*Selected extract*:
——————————

Posted on: 23 October 2005 by Peter - WW2 Site Helper

Dear ryan33

I have read all eleven chapters of you uncle Jim's gripping story, one of the finest accounts of the Mediterranean theatre, especially the Italian campaign, that I have come across. A magnificent achievement which deserves a wide audience. Some of the descriptions of events are riveting, for example, the account of your uncle nearly dying of cold in the Apennines trapped in the snow (Chapter 3). He was quite right to fear wolves, there are still wolves and bears in those remote areas; fortunately protected now.

——————————

*Required action 1*: Repeat the stretch of the message to ryan33 from "Dear ryan33" through "fortunately protected now." word for word.
*Required action 2*:
Answer these from the message to ryan33:
(a) On what date was it posted?
(b) How many chapters of the story has the writer read?
(c) Which chapter tells of the uncle nearly dying of cold in the Apennines?
*Required action 3*: Pick up the message to ryan33 after its last sentence and keep writing.

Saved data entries
——————————

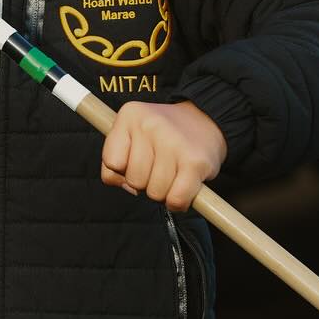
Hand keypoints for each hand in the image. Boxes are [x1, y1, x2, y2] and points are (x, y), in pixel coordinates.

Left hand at [100, 100, 226, 209]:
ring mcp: (173, 143)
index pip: (112, 162)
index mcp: (129, 116)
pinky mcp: (194, 162)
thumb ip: (114, 160)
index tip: (138, 162)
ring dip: (164, 192)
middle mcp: (149, 125)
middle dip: (146, 182)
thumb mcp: (131, 134)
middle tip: (159, 168)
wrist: (206, 119)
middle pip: (134, 180)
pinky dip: (178, 202)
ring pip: (154, 193)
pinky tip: (183, 187)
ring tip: (173, 173)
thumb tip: (127, 187)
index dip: (123, 170)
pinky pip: (176, 199)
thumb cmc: (163, 134)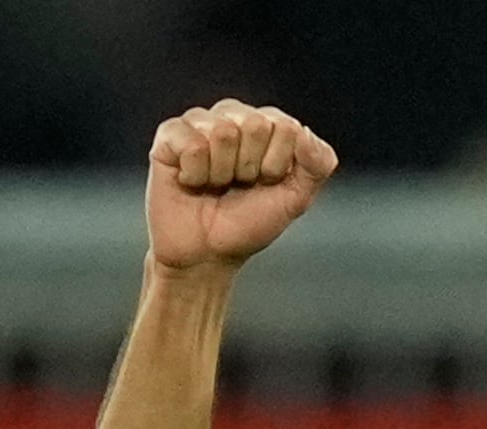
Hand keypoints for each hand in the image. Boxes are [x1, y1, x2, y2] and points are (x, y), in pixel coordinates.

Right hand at [146, 99, 337, 271]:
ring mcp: (200, 123)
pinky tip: (191, 181)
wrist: (208, 254)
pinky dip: (195, 174)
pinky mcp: (169, 136)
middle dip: (251, 167)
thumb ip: (317, 164)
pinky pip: (191, 143)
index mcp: (267, 126)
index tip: (266, 183)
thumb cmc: (249, 223)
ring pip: (222, 132)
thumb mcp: (296, 199)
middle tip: (239, 184)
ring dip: (222, 172)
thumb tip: (303, 130)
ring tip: (215, 184)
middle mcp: (234, 116)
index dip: (278, 164)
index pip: (286, 127)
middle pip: (255, 124)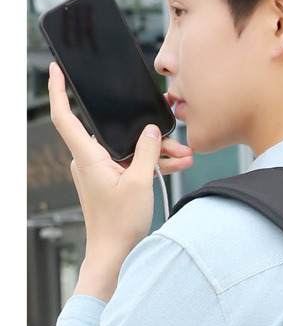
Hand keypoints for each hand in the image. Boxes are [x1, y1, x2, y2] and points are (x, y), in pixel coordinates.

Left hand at [48, 62, 193, 299]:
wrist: (115, 255)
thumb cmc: (119, 225)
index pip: (64, 116)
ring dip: (154, 152)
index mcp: (88, 158)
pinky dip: (149, 164)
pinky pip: (129, 163)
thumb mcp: (140, 183)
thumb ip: (145, 151)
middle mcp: (89, 162)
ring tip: (182, 156)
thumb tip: (149, 130)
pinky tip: (174, 164)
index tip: (56, 70)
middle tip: (173, 137)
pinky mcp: (109, 181)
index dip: (58, 91)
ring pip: (127, 149)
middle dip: (146, 134)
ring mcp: (98, 172)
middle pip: (114, 134)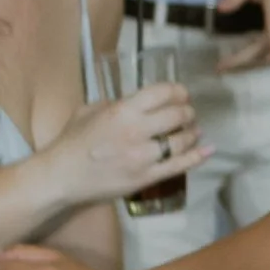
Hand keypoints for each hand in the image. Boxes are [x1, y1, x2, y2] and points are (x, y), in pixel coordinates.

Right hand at [52, 82, 206, 207]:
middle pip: (177, 115)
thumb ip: (115, 104)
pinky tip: (207, 149)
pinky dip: (198, 156)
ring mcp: (143, 156)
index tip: (182, 93)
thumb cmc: (72, 141)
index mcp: (122, 110)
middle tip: (188, 113)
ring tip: (194, 130)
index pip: (162, 93)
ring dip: (192, 132)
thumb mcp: (90, 111)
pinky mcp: (146, 178)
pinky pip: (179, 166)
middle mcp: (136, 131)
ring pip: (181, 140)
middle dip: (187, 112)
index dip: (178, 91)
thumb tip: (137, 102)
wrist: (62, 177)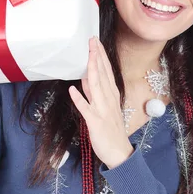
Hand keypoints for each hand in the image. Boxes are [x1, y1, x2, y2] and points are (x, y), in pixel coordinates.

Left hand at [69, 37, 133, 168]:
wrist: (119, 152)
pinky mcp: (95, 122)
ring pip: (96, 86)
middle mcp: (108, 99)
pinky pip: (86, 109)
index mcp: (112, 95)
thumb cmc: (112, 130)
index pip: (106, 71)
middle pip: (102, 74)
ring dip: (91, 70)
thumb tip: (85, 78)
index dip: (101, 56)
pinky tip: (73, 90)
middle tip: (92, 40)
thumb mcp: (106, 107)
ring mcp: (102, 110)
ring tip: (88, 55)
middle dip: (97, 56)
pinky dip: (80, 99)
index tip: (96, 42)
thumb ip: (95, 93)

——————————

*Answer box 1*:
Dear ryan33

I have read all eleven chapters of you uncle Jim's gripping story, one of the finest accounts of the Mediterranean theatre, especially the Italian campaign, that I have come across. A magnificent achievement which deserves a wide audience. Some of the descriptions of events are riveting, for example, the account of your uncle nearly dying of cold in the Apennines trapped in the snow (Chapter 3). He was quite right to fear wolves, there are still wolves and bears in those remote areas; fortunately protected now.

*Answer box 2*:
(a) 23 October 2005
(b) Eleven
(c) Chapter 3

*Answer box 3*:
For the guidance of others:

Chapter 1: A6251573

Chapter 2: A6278015

Chapter 3: A6278295

Chapter 4: A6319280

Chapter 5: A6319569

Chapter 6: A6319758

Chapter 7: A6319956

Chapter 8: A6320080

Chapter 9: A6320279

Chapter 10: A6320431

Chapter 11: A6320639

Peter Ghiringhelli


Message 2 - Your Uncle James' story

Posted on: 24 October 2005 by Peter - WW2 Site Helper

The the dangerous incident about being nearly trapped in the snow is in Chapter 6 (A6319758), not Chapter 3.



Message 3 - Your Uncle James' story

Posted on: 10 November 2005 by ryan33


Sorry for not replying sooner. I'll pass on your messages to my Uncle, he'll be very happy to read what you wrote.